TASK DESCRIPTION -
Beginning with the line where "f_number: 2.2" appears, restate each line word for word until the data ends. Pictures do not go in.
________________________
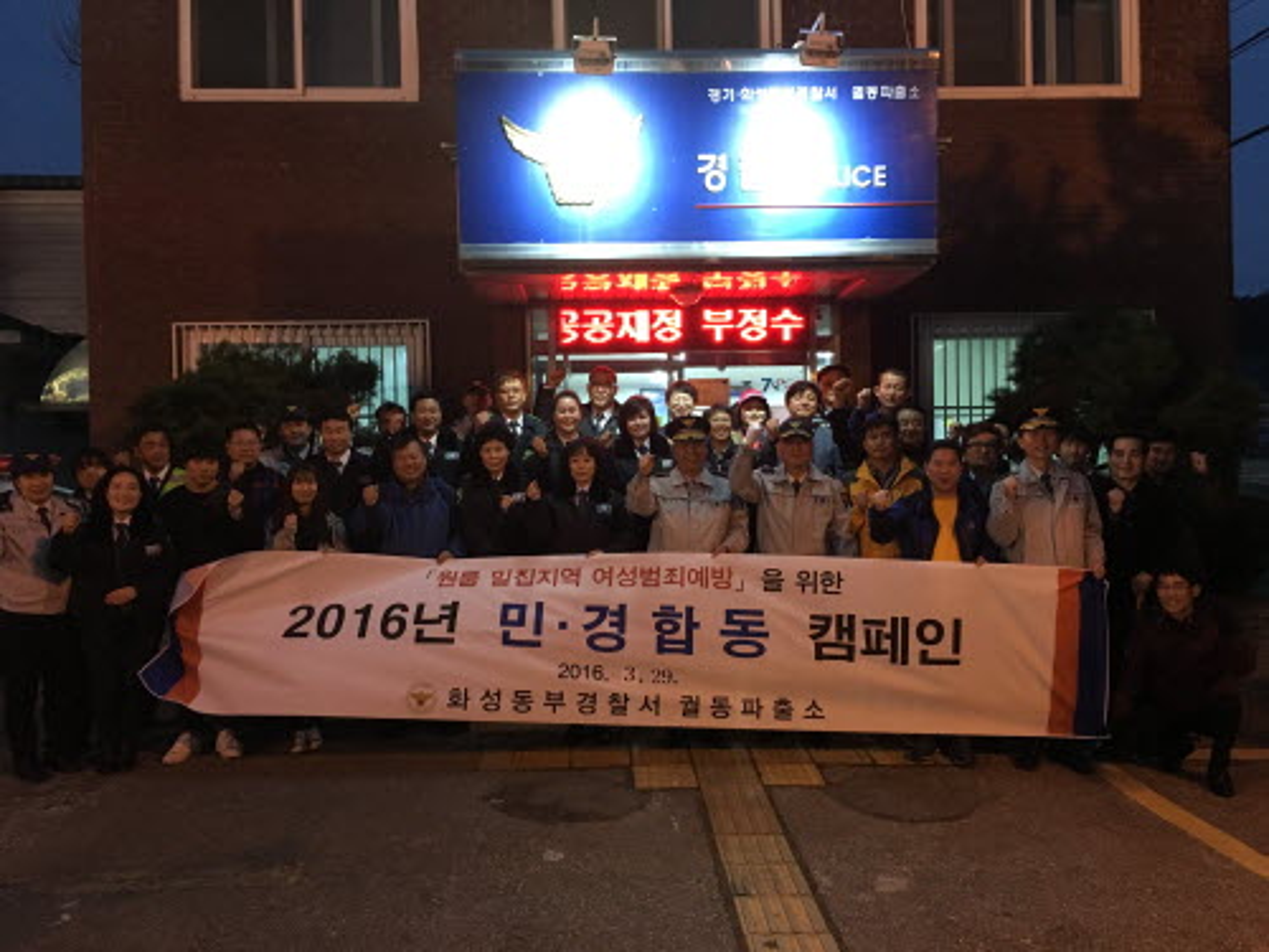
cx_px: 634
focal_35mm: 29
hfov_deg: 61.7
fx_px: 1063
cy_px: 476
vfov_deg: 48.2
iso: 200
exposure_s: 1/15
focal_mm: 4.15
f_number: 2.2
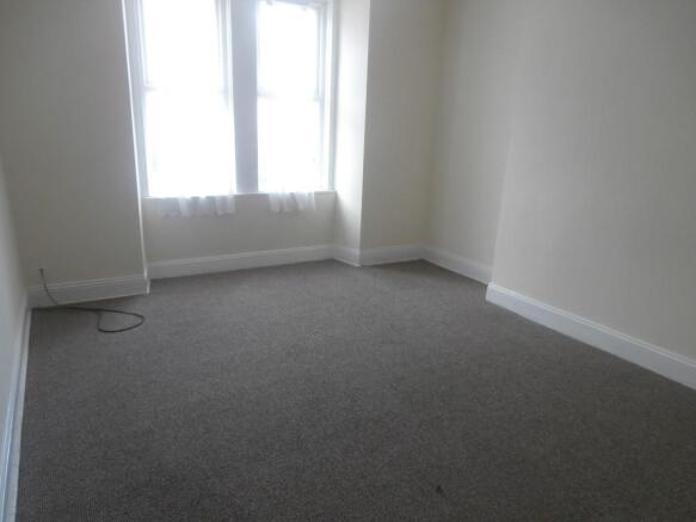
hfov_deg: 71.6
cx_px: 348
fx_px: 482
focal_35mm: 24
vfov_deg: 56.8
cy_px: 261
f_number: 3
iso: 160
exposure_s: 1/30
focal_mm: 4.2
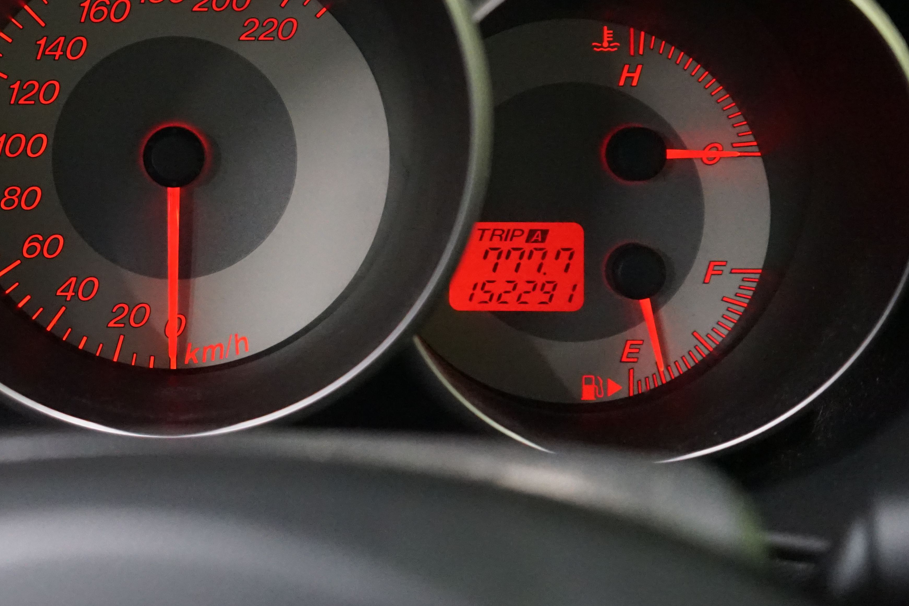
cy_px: 128
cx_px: 169
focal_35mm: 74
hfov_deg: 26.8
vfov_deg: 18.3
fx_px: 1868
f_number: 4.5
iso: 6400
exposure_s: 1/40
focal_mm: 43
________________________
FINISHED TASK -
f_number: 2.2
hfov_deg: 71.6
cx_px: 348
fx_px: 482
focal_35mm: 24
vfov_deg: 56.8
cy_px: 261
f_number: 3
iso: 160
exposure_s: 1/30
focal_mm: 4.2
cy_px: 128
cx_px: 169
focal_35mm: 74
hfov_deg: 26.8
vfov_deg: 18.3
fx_px: 1868
f_number: 4.5
iso: 6400
exposure_s: 1/40
focal_mm: 43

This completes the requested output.